On Monday, the federal government released the terms of reference for the inquiry, which will be assisted by a private law firm. It will scrutinise the roles of Ms Holgate and former Australia Post chair John Stanhope in the purchase, as well as the wider management culture at the government-owned enterprise, in relation to gifts, rewards and expenses.

Executives’ personal expenses will be part of the probe, as will bonus payments of more than $97 million that went mostly to senior staff.

Greens senator Sarah Hanson-Young criticised the terms of reference for not mentioning executive bonuses.
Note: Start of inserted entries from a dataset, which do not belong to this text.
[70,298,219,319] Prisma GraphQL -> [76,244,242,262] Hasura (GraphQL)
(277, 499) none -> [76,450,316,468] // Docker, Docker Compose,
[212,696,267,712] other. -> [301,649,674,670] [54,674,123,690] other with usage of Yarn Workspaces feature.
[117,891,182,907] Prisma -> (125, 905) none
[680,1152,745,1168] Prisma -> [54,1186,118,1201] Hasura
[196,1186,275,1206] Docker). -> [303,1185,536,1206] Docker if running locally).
“No one working in the public service should be taking home multimillion-dollar salaries and paid bonuses,” she said.

“It’s not just the Cartier watches that are the problem. It’s Australia Post becoming a quasi-private, quasi-public organisation that is now out of step with community expectations.”

On Monday, Labor used Question Time to quiz Mr Fletcher about how many of Australia Post’s eight non-executive board members were linked to the Liberal Party.

“A hint, the number’s four,” opposition frontbencher Tony Burke told parliament after Mr Fletcher dodged the question.

The minister retorted by listing a number of Australia Post board appointments with Labor ties made under previous governments.